So, my light bulb had not just been lit, but sparked, something different and inspiring had entered my brain, a new and better way of teaching, I had to keep returning to my feed and find out more, find more teachers to follow, I had become a very different kind of groupie and kept returning to @ukedchat each Thursday evening and hoovered up twitter teachers as often as I could. Twitter had changed from the celebrity caterpillar into a CPD butterfly.  (I'm going to run out of analogies and metaphors if I'm not careful).





Twitter teachers are full of opinions, ideas, resources, advice, support, friendship, banter and an urge to drink heavily at the end of term.

Many, and I do mean many, of them write blogs. Whilst marking what seemed like an epic amount of OCR A2 Media Studies papers, my wind-down time was spent mooching on twitter, chatting to tweachers, and reading numerous useful, well-written, inspirational, downright scarily good blogs about education and teaching, which was, in many ways, intimidating.  I thought, 'These people aren't just good, they're bloody brilliant.'  which is what has put me off contributing to the blogosphere, cowardice.  However, I have a strong sense of justice and was it really fair me to read all these blogs and not contribute myself? Perhaps not.

LISTED ENTRIES ->
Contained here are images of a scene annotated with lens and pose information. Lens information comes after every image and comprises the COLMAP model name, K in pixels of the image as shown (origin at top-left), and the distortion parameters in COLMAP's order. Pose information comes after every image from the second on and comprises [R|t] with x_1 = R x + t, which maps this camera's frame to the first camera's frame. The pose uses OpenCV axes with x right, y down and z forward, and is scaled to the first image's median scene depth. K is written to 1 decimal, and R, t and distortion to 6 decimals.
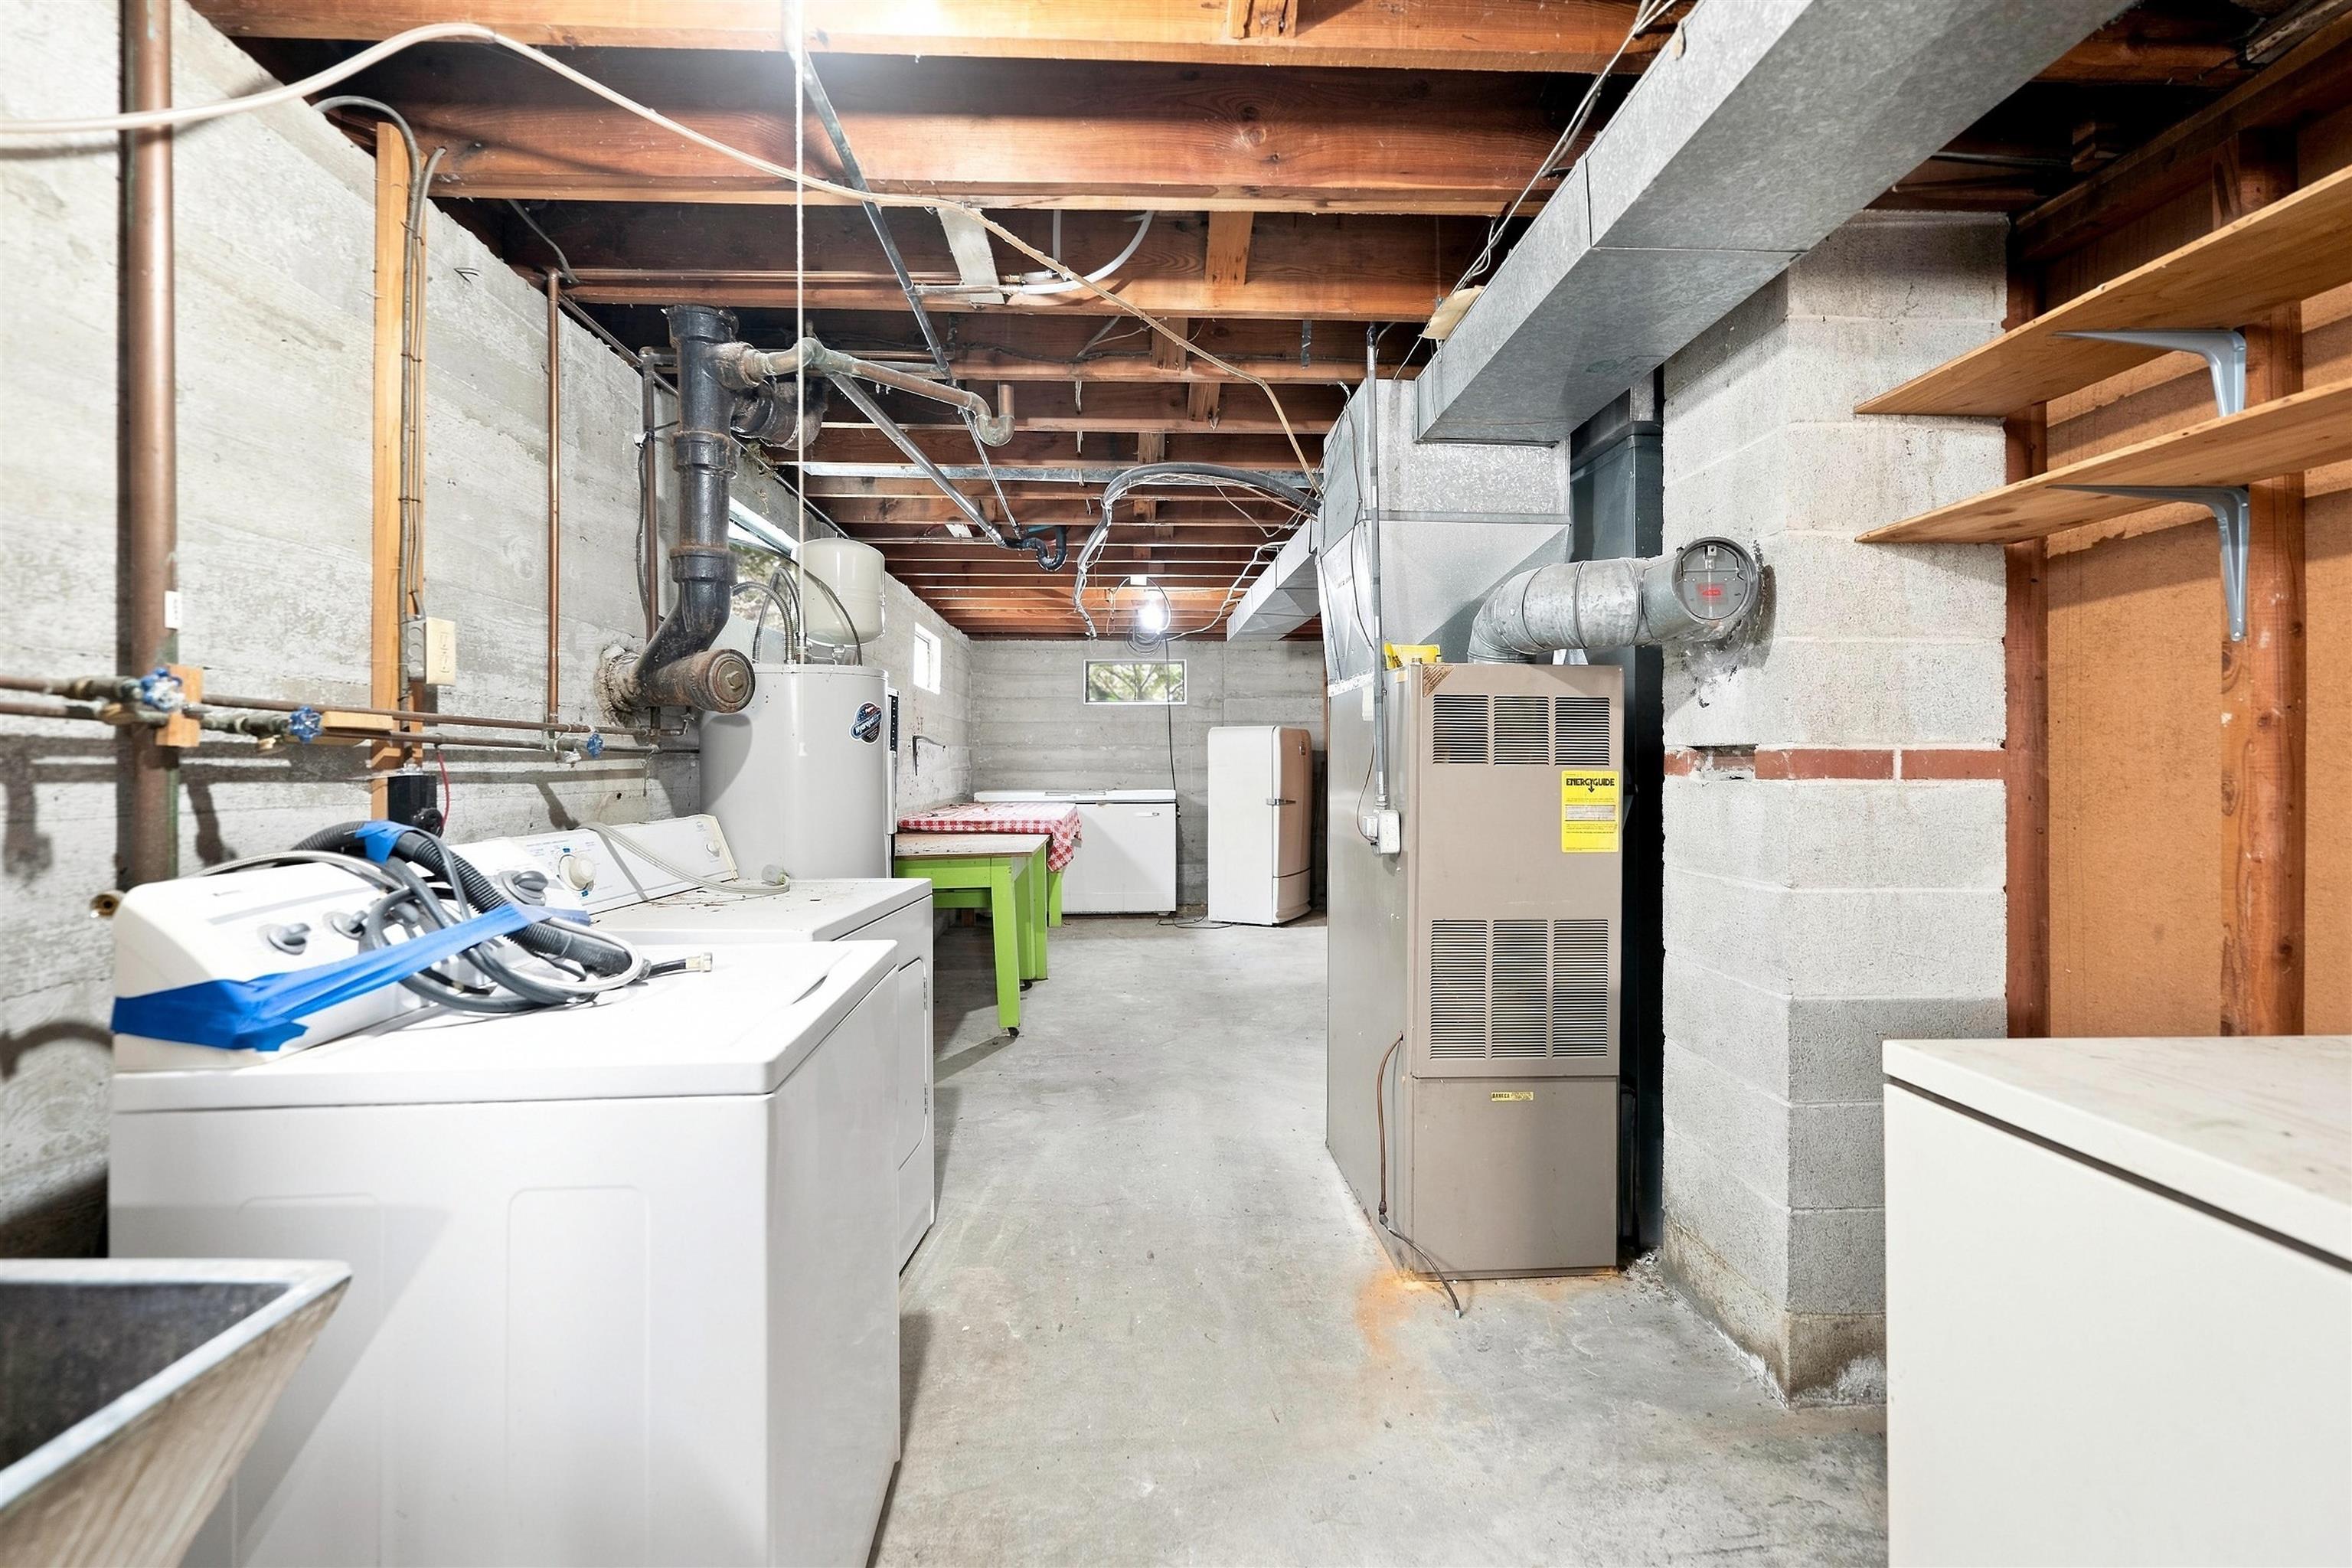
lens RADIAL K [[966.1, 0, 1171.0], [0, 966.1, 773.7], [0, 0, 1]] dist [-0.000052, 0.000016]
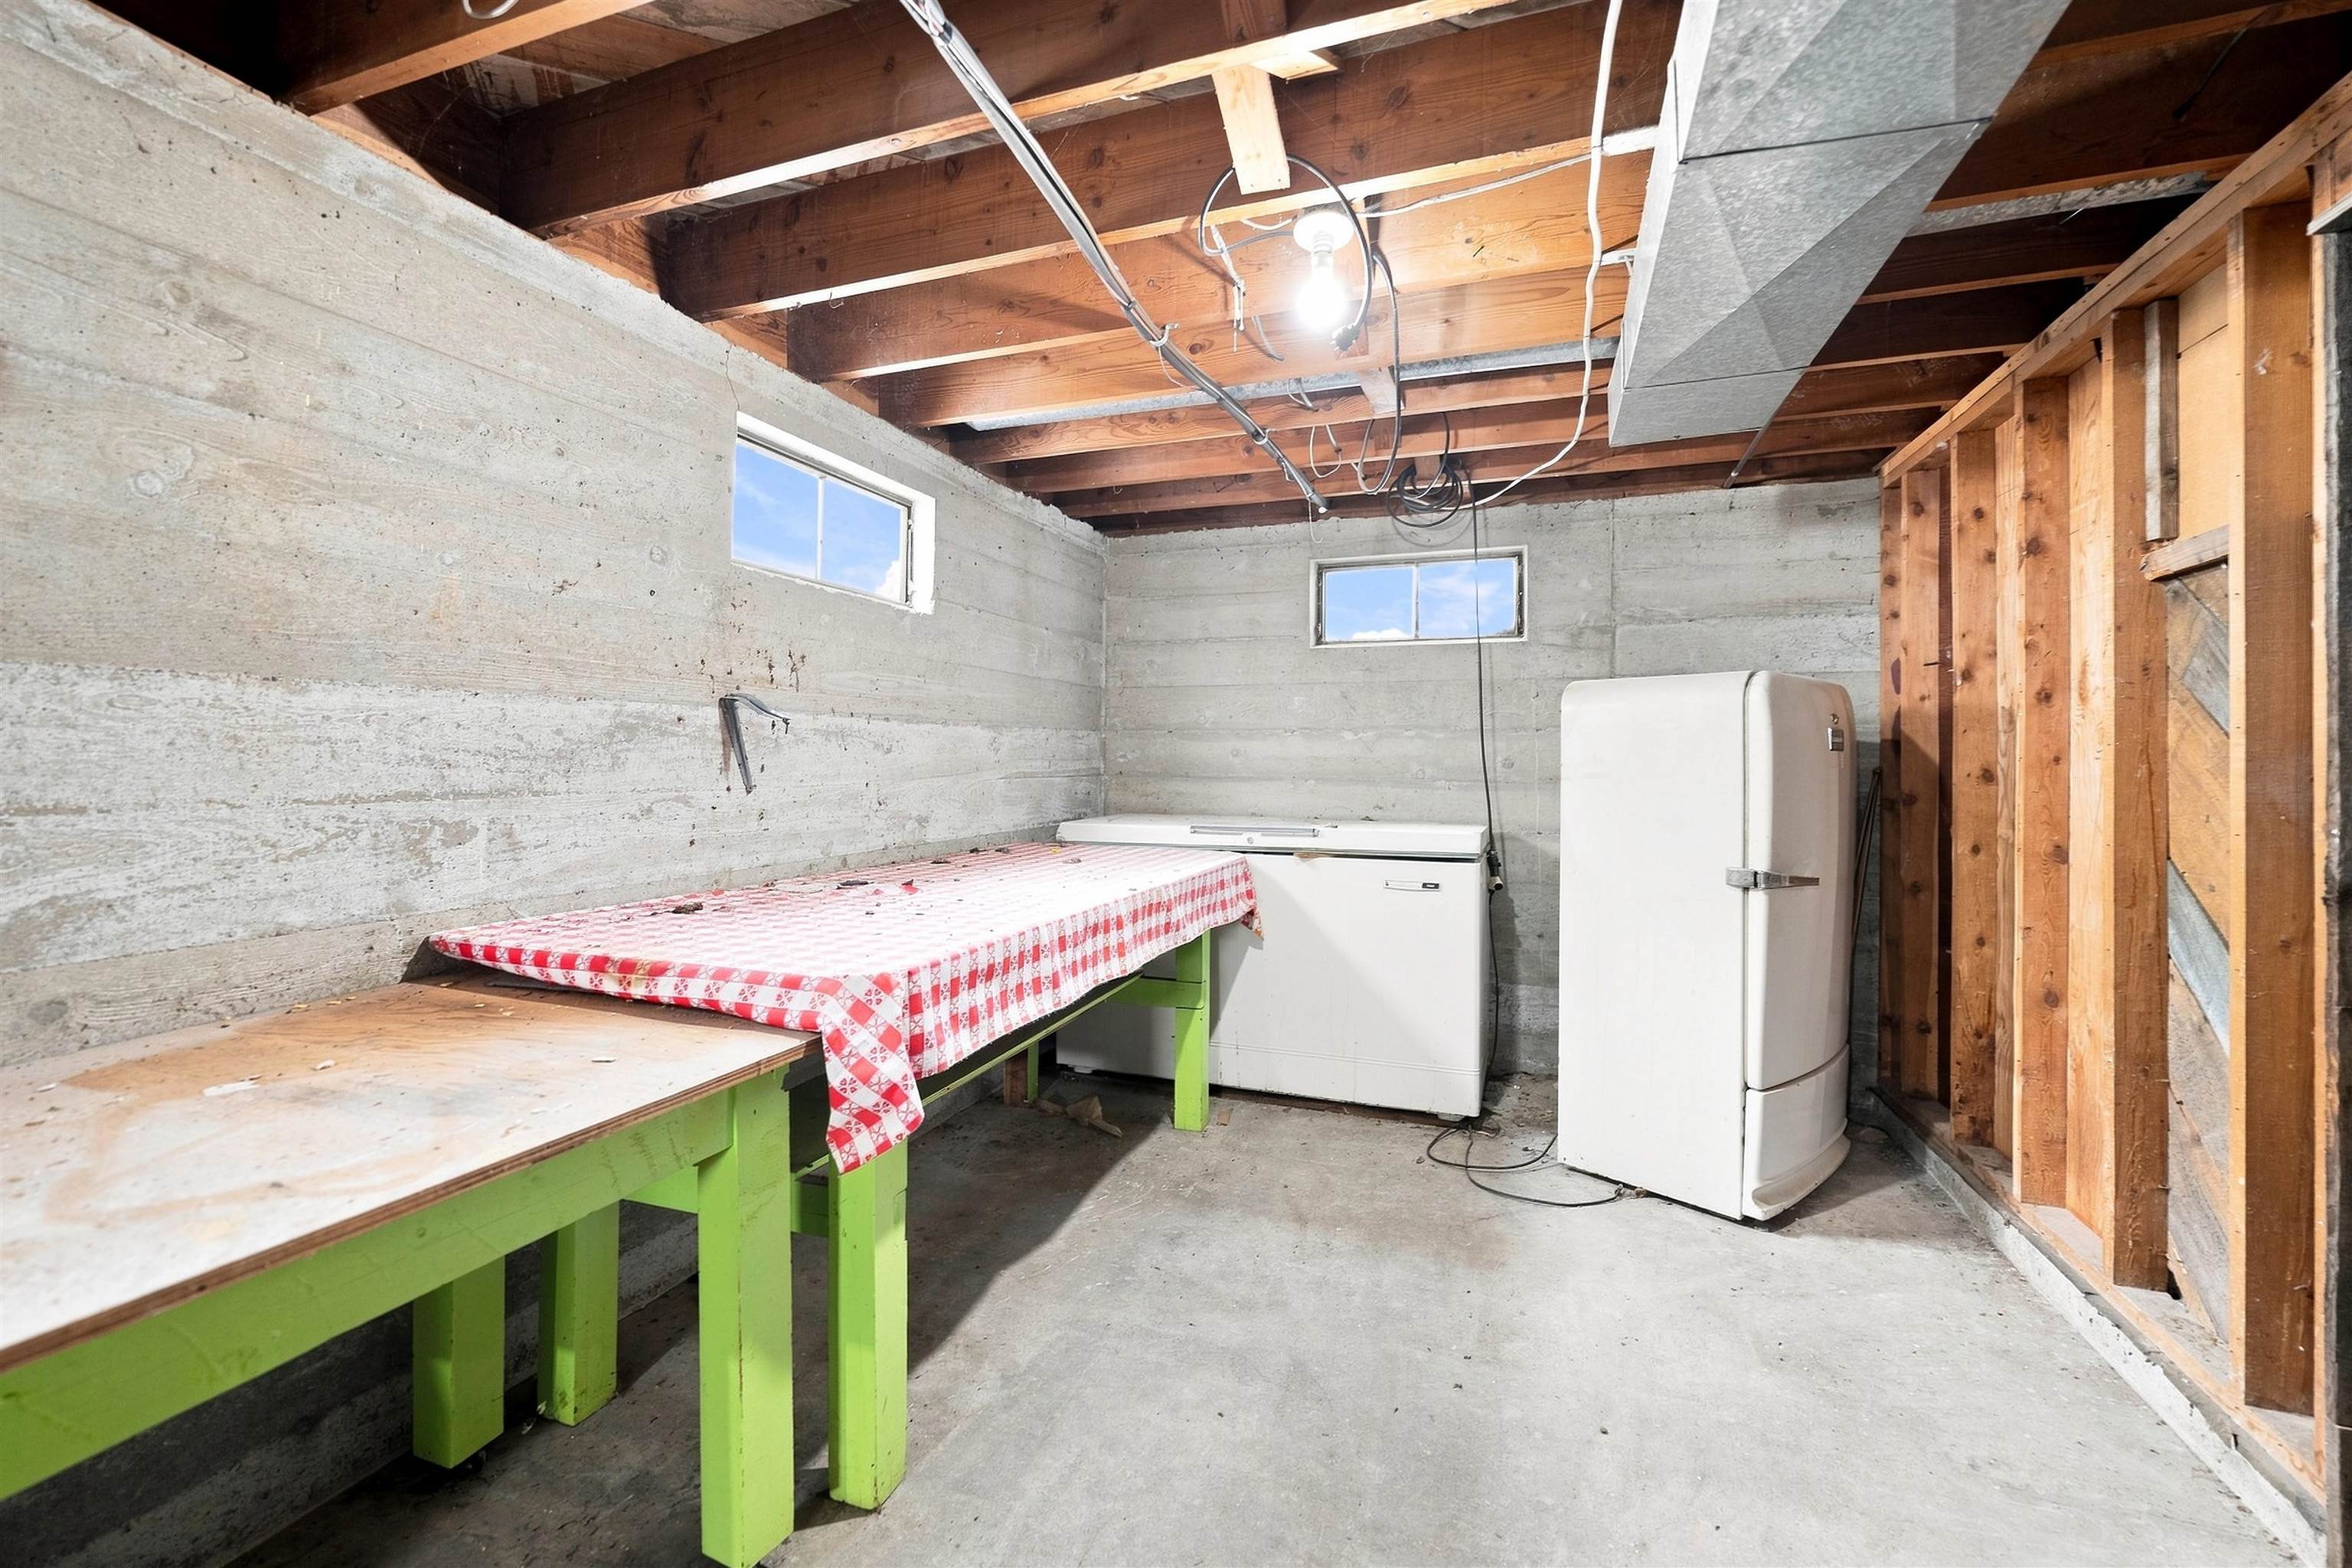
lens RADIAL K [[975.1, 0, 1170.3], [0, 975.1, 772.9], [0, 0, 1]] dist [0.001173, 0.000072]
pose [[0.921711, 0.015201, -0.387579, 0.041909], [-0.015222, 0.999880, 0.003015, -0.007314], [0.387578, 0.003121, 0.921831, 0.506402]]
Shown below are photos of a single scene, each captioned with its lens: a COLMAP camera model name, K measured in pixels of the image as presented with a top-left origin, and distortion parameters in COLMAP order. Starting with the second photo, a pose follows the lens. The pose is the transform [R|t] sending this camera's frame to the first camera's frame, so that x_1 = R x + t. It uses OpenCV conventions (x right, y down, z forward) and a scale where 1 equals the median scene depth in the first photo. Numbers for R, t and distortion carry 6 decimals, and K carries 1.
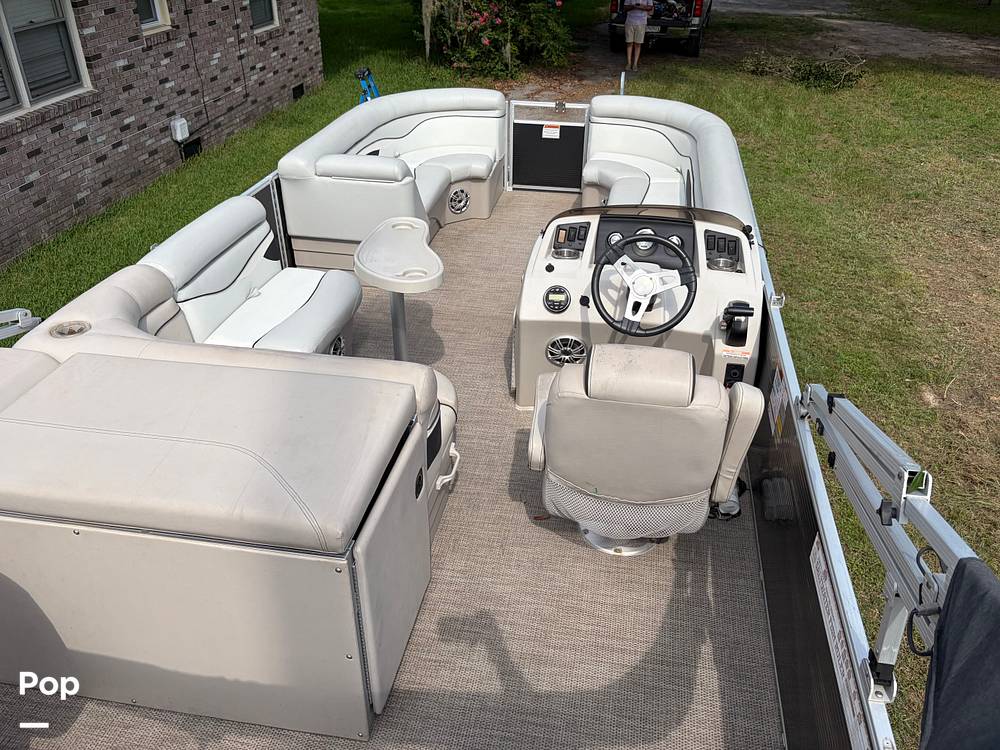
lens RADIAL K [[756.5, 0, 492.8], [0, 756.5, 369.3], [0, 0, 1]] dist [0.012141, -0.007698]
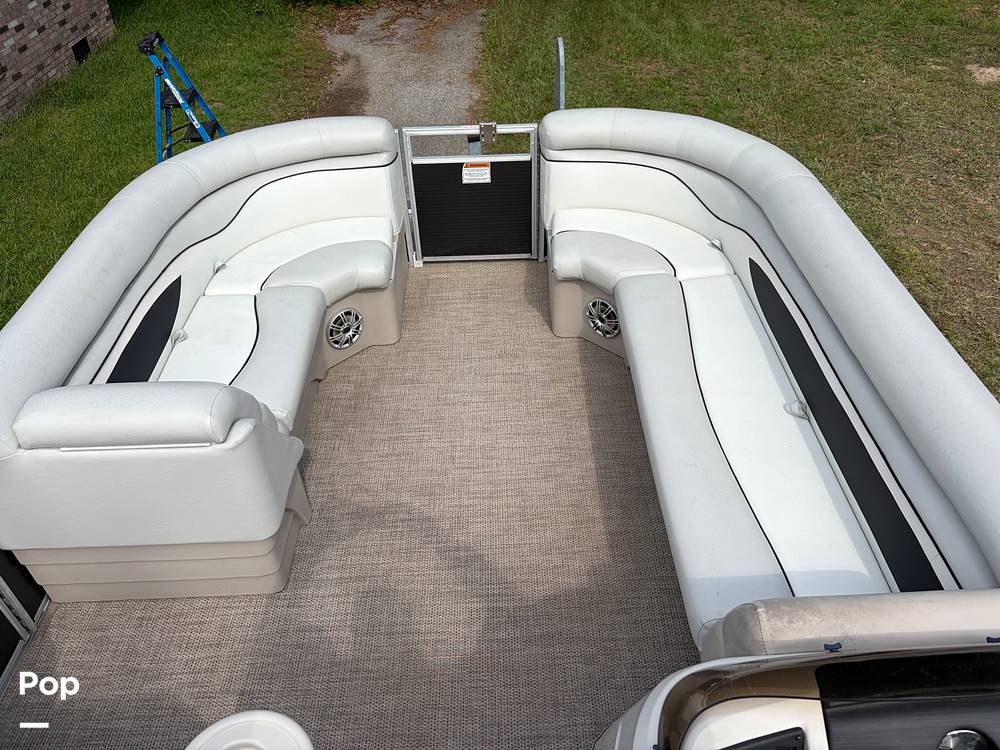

PARTS OF THE EXERCISE ->
1 - In the excerpt about teachers on Twitter, retype the passage starting at "So, my light" and ending at "I'm not careful).".
2 - According to the excerpt about teachers on Twitter, what papers was the writer marking while spending wind-down time on Twitter?

ANSWERS TO THIS EXERCISE ->
1 -
So, my light bulb had not just been lit, but sparked, something different and inspiring had entered my brain, a new and better way of teaching, I had to keep returning to my feed and find out more, find more teachers to follow, I had become a very different kind of groupie and kept returning to @ukedchat each Thursday evening and hoovered up twitter teachers as often as I could. Twitter had changed from the celebrity caterpillar into a CPD butterfly.  (I'm going to run out of analogies and metaphors if I'm not careful).

2 - OCR A2 Media Studies papers